Q. I have heard it said or read that the only path to salvation is through the Catholic Church. Is this true? If so, how may the many good Christians in other faiths obtain salvation?
A. Here’s a reply from Father Reginald Martin:
The question of salvation outside the Catholic Church concerns not only non-Catholic Christians, but non-Christians as well. The Catechism of the Catholic Church is clear on this matter: “The Lord himself affirms that Baptism is necessary for salvation.… The Church does not know of any means other than Baptism that assures entry into eternal beatitude” (No. 1257). This reflects Jesus’ words to Nicodemus: “No one can enter the kingdom of God witout being born of water and Spirit” (Jn 3:5).
However, the Second Vatican Council’s Gaudium et Spes (Pastoral Constitution on the Church in the Modern World) teaches, “Since Christ died for all…we must hold that the Holy Spirit offers to all the possibility of being made partakers, in a way known to God, of the Paschal mystery” (No. 22; see also Catechism, No. 1260).

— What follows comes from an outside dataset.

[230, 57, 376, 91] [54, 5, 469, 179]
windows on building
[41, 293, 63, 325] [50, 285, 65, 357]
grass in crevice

Our faith believes lex orandi, lex credendi: the Church prays as it believes (see Catechism, No. 1124). Thus, on Good Friday, we pray for those who believe neither in God nor Christ “as they walk … in sincerity of heart.” God’s mercy is unbounded, and although baptism in the Church is the “ordinary” means of salvation, the Catechism reminds us, “Every man who is ignorant of the Gospel … but seeks the truth and does the will of God in accordance with his understanding of it, can be saved” (No. 1260).